New for 2017, ‘Sex Work: Feminist Art & Radical Politics’ was curated by independent curator and scholar Alison M. Gingeras. The section featured nine solo presentations of women artists working at the extreme edges of feminist practice during the 1970s and ‘80s, all sharing a focus on explicit sexual iconography combined with radical political agency. Presentations included Galerie Andrea Caratsch (St. Moritz) with Betty Tompkins; Blum and Poe (Los Angeles) with Penny Slinger; Richard Saltoun (London) with Renate Bertlmann; Hubert Winter (Vienna) with Birgit Jürgenssen; Salon 94 (New York), Regen Projects (Los Angeles) and Baldwin Gallery (Aspen) with Marilyn Minter; Karma International (Zurich) and The Box (Los Angeles) with Judith Bernstein; David Lewis (New York) showing Mary Beth Edelson; Air de Paris (Paris) with work by the Dorothy Iannone; and Lokal_30 (Warsaw) with Natalia LL.
Alison M. Gingeras said: ‘This special section of Frieze pays homage to artists who transgressed sexual mores, gender norms and the tyranny of political correctness and were frequently the object of censorship in their day. Sex Work also underlined the seminal role galleries have played in exhibiting the radical women artists who were not easily assimilated into mainstream narratives of feminist art. These galleries often blazed a trail for museum exhibitions. Many figures in this section such as Renate Bertlmann, Birgit Jürgenssen, Marilyn Minter, Penny Slinger and Betty Tompkins, were too transgressive to be included in anthologizing museum shows which arguably forged a consensual canon for important feminist art. The belated reception of these pioneering women has had a profound impact on many artists working today and resonate more than ever with the new feminisms that are taking shape in response to contemporary political realities.’

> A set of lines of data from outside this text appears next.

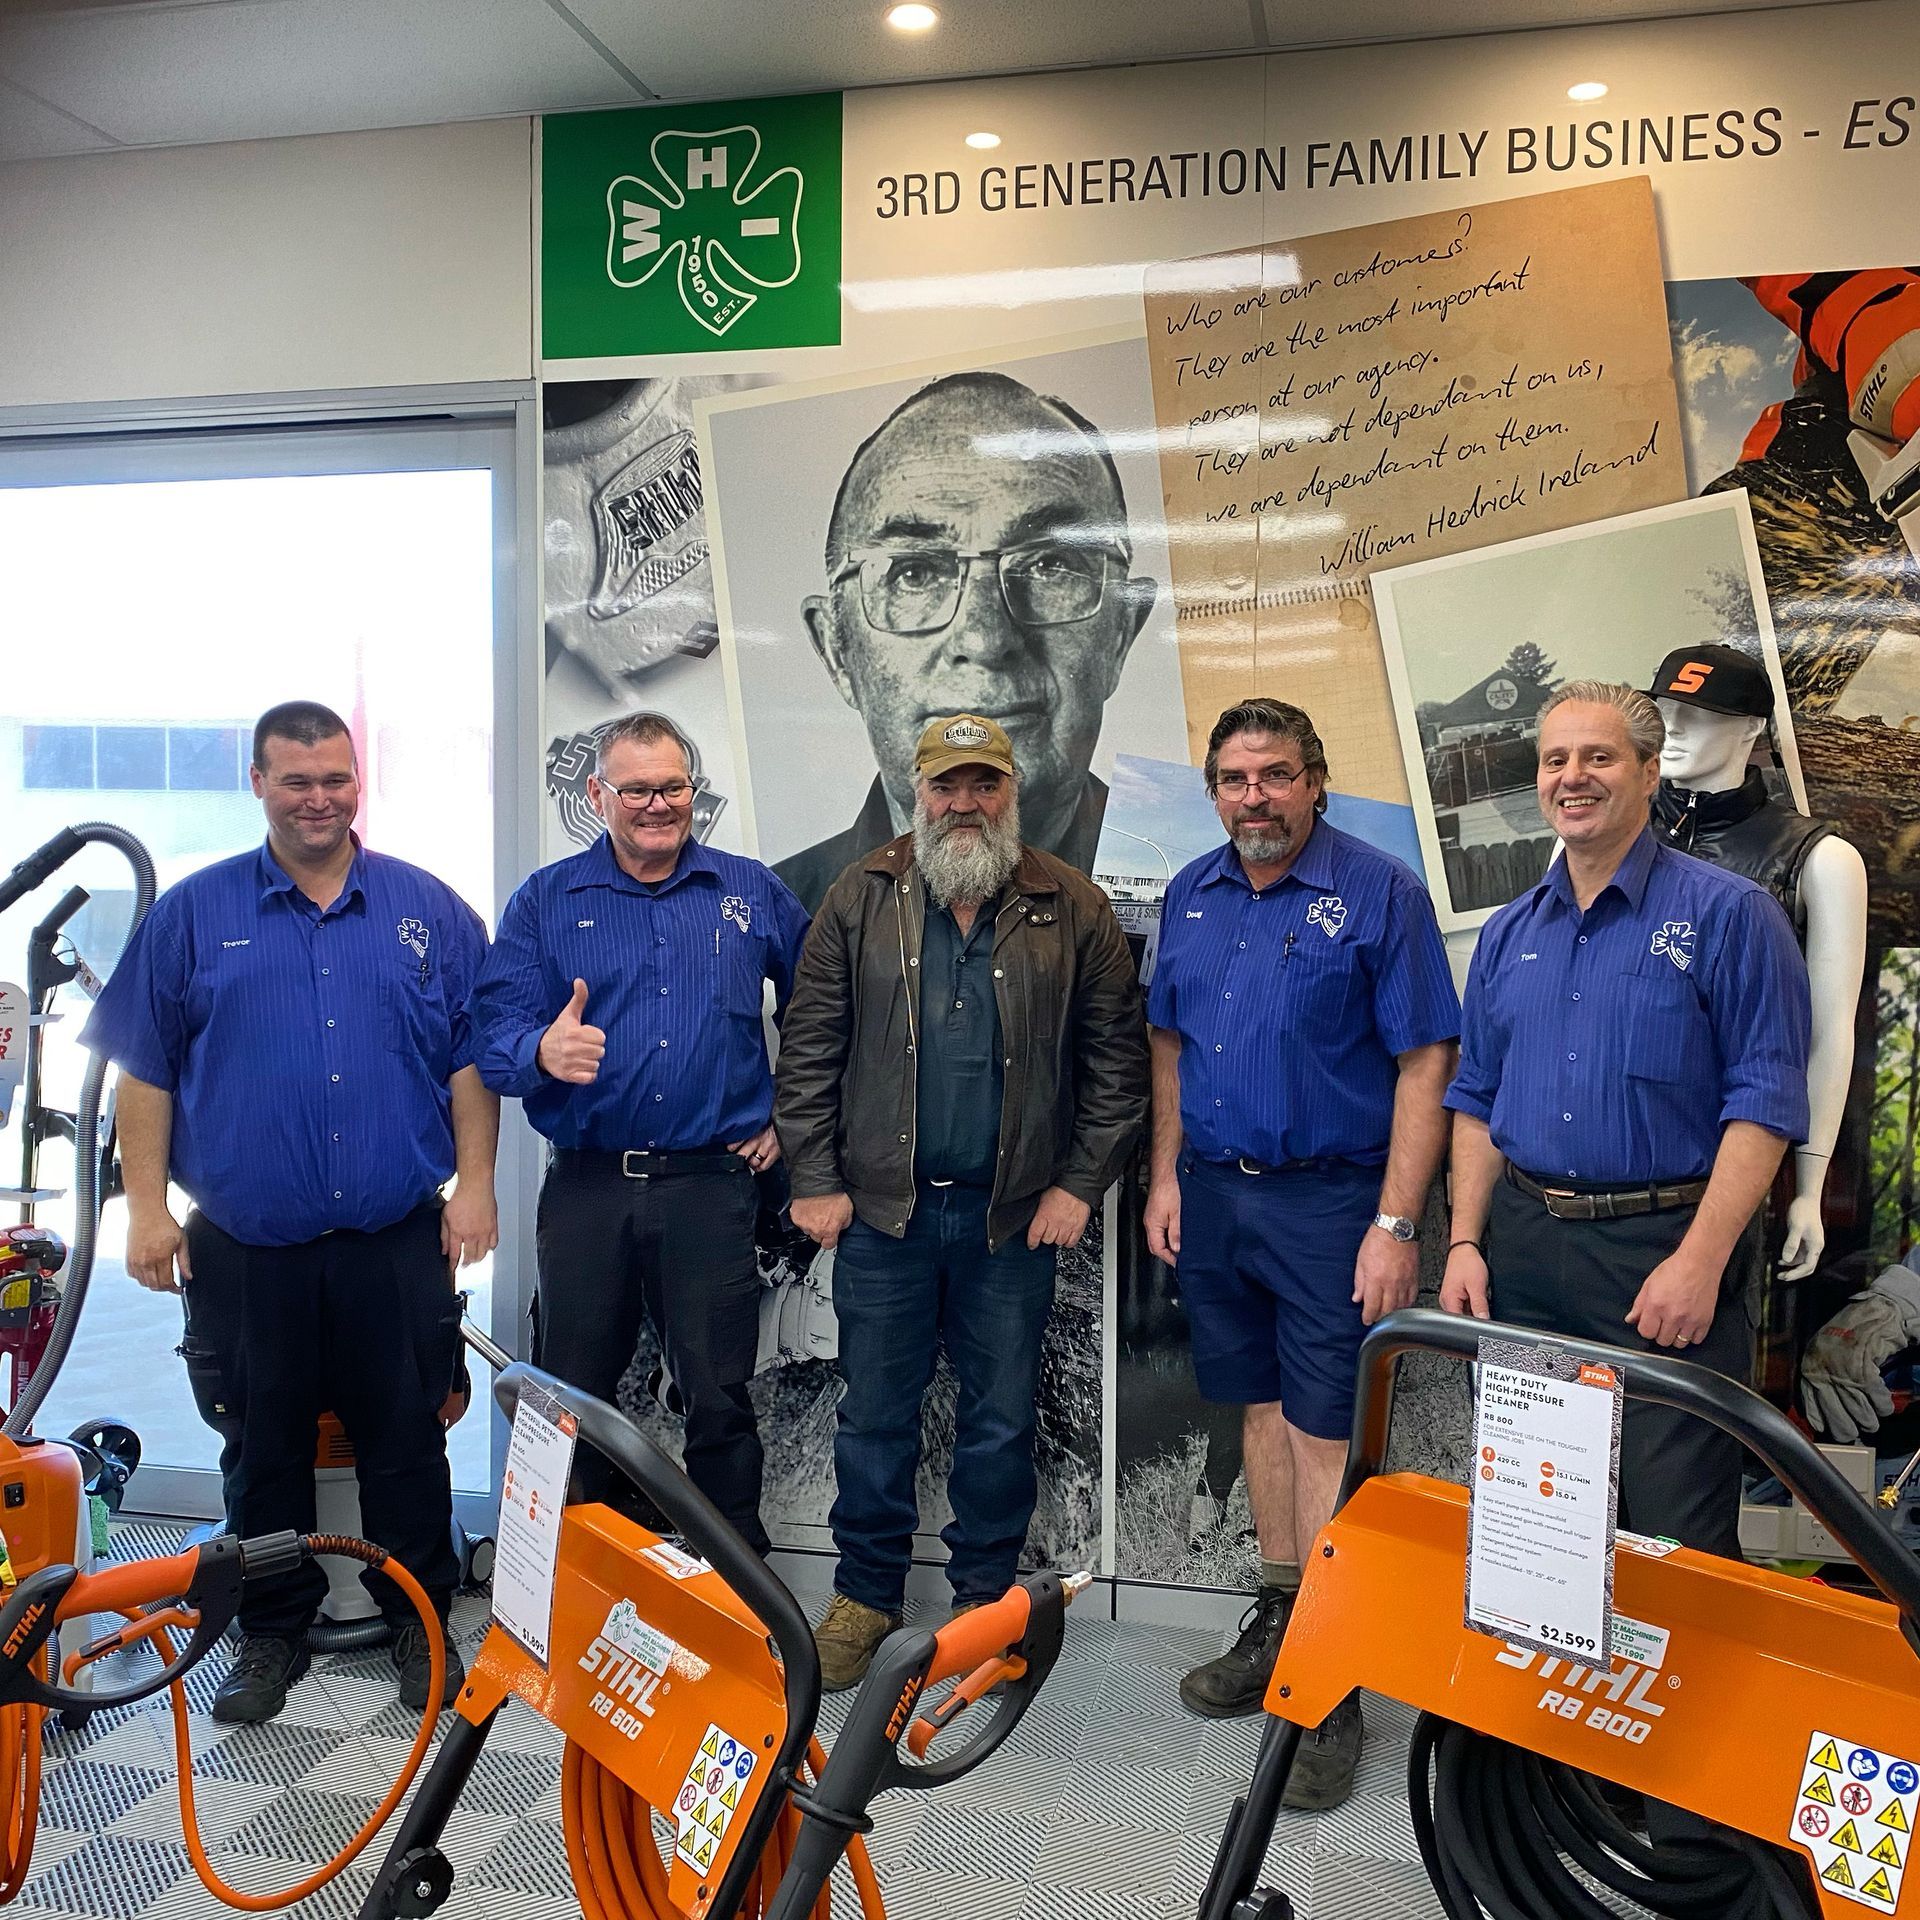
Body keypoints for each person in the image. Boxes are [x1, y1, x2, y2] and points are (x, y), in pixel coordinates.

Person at [81, 701, 496, 1724]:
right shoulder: (192, 915)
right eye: (297, 779)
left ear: (358, 781)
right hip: (246, 1248)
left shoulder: (427, 911)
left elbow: (471, 1060)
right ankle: (268, 1632)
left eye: (336, 778)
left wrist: (477, 1187)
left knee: (406, 1438)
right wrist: (145, 1210)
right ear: (258, 783)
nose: (320, 797)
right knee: (260, 1450)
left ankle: (421, 1620)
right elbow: (144, 1070)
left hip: (396, 1241)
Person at [774, 713, 1147, 1688]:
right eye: (947, 787)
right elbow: (809, 1046)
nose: (964, 805)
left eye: (984, 785)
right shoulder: (861, 895)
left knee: (998, 1419)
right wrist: (812, 1179)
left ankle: (984, 1604)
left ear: (1010, 792)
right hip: (884, 1219)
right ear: (918, 793)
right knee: (875, 1416)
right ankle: (864, 1598)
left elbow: (1118, 1069)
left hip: (1011, 1219)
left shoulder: (1073, 908)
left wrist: (1077, 1184)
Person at [1143, 697, 1459, 1805]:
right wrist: (1166, 1174)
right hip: (1220, 1201)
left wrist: (1396, 1222)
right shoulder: (1191, 893)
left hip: (1335, 1207)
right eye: (1234, 778)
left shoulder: (1381, 894)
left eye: (1275, 775)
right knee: (1263, 1414)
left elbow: (1427, 1064)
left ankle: (1332, 1684)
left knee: (1327, 1432)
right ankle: (1278, 1623)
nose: (1254, 798)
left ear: (1314, 781)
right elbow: (1169, 1047)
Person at [1441, 680, 1812, 1557]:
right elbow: (1475, 1100)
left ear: (1650, 772)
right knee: (1535, 1522)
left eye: (1599, 757)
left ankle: (1670, 1698)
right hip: (1527, 1253)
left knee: (1673, 1531)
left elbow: (1764, 1106)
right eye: (1555, 759)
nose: (1574, 777)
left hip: (1664, 1255)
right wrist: (1463, 1243)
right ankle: (1537, 1697)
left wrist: (1702, 1260)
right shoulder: (1506, 934)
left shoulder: (1731, 916)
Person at [471, 711, 808, 1552]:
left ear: (693, 791)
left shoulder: (748, 890)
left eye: (673, 787)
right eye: (636, 789)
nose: (657, 805)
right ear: (597, 796)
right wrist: (541, 1049)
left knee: (721, 1397)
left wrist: (789, 1115)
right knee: (570, 1396)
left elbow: (826, 1011)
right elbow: (491, 1042)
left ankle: (738, 1591)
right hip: (589, 1187)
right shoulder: (547, 901)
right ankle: (573, 1575)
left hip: (711, 1186)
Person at [774, 371, 1159, 910]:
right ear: (837, 649)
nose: (983, 637)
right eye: (912, 572)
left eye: (1050, 565)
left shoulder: (1191, 900)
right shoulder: (783, 913)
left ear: (1121, 631)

Bringing together 34 galleries from Cairo to Berlin, Focus section: Emerging Talents featured galleries aged 12 years or younger and is advised for the first time by Ruba Katrib (Sculpture Center, New York) in collaboration with returning curator Fabian Schoeneich (Portikus, Frankfurt). Presentation highlights included: Kraupa-Tuskany Zeidler (Berlin) with a new installation by Anna Uddenberg; Than Hussein Clark’s (VI, VII, Oslo) collaboration with the Couture Dressmakers Studio GAN (Rome); a new sculptural installation by Lloyd Corporation at Carlos/Ishikawa (London); Emma Hart winner of the MaxMara Prize and the subject of major show at the Whitechapel Gallery, (Sunday Painter, London); and Various Small Fires (Los Angeles) recreating a site-specific variation of the seminal eco-artists The Harrisons.

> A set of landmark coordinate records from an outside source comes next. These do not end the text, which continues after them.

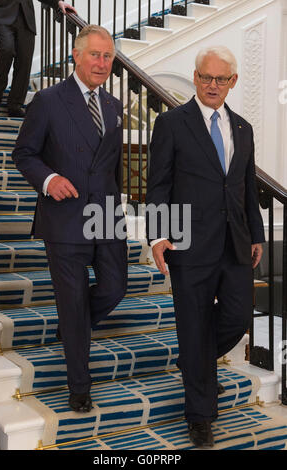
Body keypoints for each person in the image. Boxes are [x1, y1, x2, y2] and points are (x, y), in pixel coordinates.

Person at [146, 46, 265, 448]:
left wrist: (257, 234)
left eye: (220, 79)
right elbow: (158, 185)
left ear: (232, 82)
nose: (212, 85)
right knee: (193, 325)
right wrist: (158, 236)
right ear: (195, 78)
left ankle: (193, 360)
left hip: (235, 243)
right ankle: (200, 415)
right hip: (187, 244)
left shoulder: (244, 128)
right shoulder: (171, 124)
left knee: (235, 318)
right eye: (205, 77)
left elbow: (246, 187)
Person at [12, 25, 127, 412]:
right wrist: (48, 179)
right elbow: (24, 153)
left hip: (106, 214)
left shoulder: (113, 105)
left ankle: (72, 327)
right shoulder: (48, 100)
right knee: (73, 302)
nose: (101, 62)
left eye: (108, 56)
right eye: (94, 54)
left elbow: (113, 165)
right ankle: (80, 385)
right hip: (65, 217)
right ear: (76, 56)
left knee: (115, 287)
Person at [0, 0, 77, 117]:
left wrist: (58, 3)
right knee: (6, 49)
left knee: (24, 60)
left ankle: (15, 105)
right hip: (1, 13)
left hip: (25, 17)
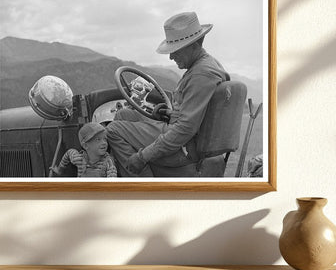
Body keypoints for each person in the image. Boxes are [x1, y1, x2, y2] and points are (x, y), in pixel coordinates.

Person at [106, 11, 230, 177]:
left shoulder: (201, 75)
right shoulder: (206, 65)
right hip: (189, 138)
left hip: (185, 148)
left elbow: (184, 129)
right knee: (124, 114)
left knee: (113, 129)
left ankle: (143, 185)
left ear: (194, 45)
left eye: (176, 50)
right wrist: (170, 113)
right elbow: (194, 114)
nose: (171, 56)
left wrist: (142, 156)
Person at [50, 122, 117, 178]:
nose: (104, 143)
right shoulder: (79, 159)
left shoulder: (108, 162)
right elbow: (69, 153)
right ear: (85, 146)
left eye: (105, 139)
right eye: (98, 140)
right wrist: (59, 170)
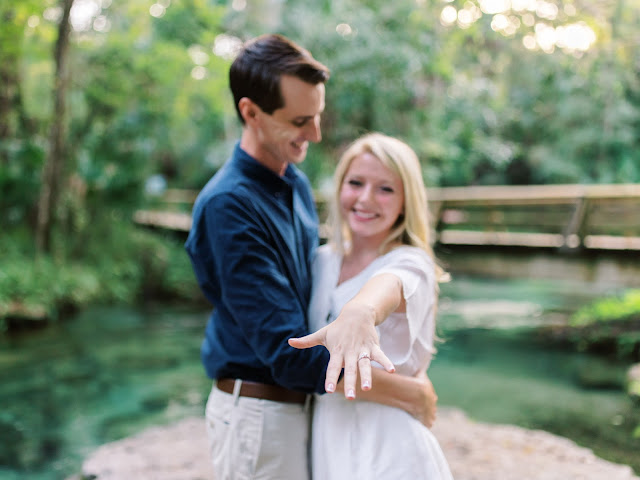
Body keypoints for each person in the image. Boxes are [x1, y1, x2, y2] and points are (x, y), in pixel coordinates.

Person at [185, 35, 438, 480]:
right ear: (251, 113)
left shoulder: (296, 185)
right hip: (260, 409)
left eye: (318, 116)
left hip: (311, 411)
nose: (316, 135)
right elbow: (289, 352)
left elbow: (357, 289)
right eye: (301, 120)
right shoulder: (229, 205)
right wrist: (405, 392)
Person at [290, 132, 453, 479]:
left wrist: (360, 312)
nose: (366, 198)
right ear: (340, 188)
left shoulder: (411, 263)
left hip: (389, 446)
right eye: (356, 183)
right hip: (329, 438)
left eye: (386, 189)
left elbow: (388, 287)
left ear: (407, 201)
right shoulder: (320, 262)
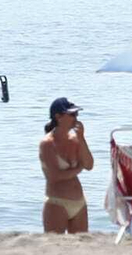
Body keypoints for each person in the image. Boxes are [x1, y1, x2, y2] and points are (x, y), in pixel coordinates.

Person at [40, 97, 94, 234]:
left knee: (81, 248)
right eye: (72, 114)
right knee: (55, 248)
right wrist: (78, 168)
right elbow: (54, 177)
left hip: (79, 203)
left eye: (76, 114)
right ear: (58, 117)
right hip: (57, 202)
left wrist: (82, 138)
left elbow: (89, 165)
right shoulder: (47, 143)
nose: (76, 118)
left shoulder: (75, 140)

Joining Focus for to the first time, Gypsum (Cairo) curated a booth exploring ‘time reconfigured’ through three mediums: photographs by Basim Magdy, paintings by Tamara Al Samerraei (Kuwait) and sculptures by Taha Belal. Proyectos Ultravioleta (Guatemala City), winner of the Focus Stand Prize 2016, brought new video and photography work by Regina José Galindo, among the most acknowledged international performance artists.
Live is the fair’s section for performance and participation. Also advised by Ruba Katrib (Sculpture Center, New York) and Fabian Schoeneich (Portikus, Frankfurt) it featured four ambitious artworks by international artists, including three new commissions: Neha Choksi (Project88, Mumbai) performed Frame our ears open (2017); Mark Fell (Southfirst, New York), a Sheffield-based artist grounded in the sub-cultures of electronic music, brought together computer technology and Tala – the classical music of South India; Agatha Gothe-Snape (The Commercial, Sydney) presented Every Artist Remembered (2017); and Candida Powell-Williams (Bosse & Baum, London) debuts Boredom and its Acid Touch (2017).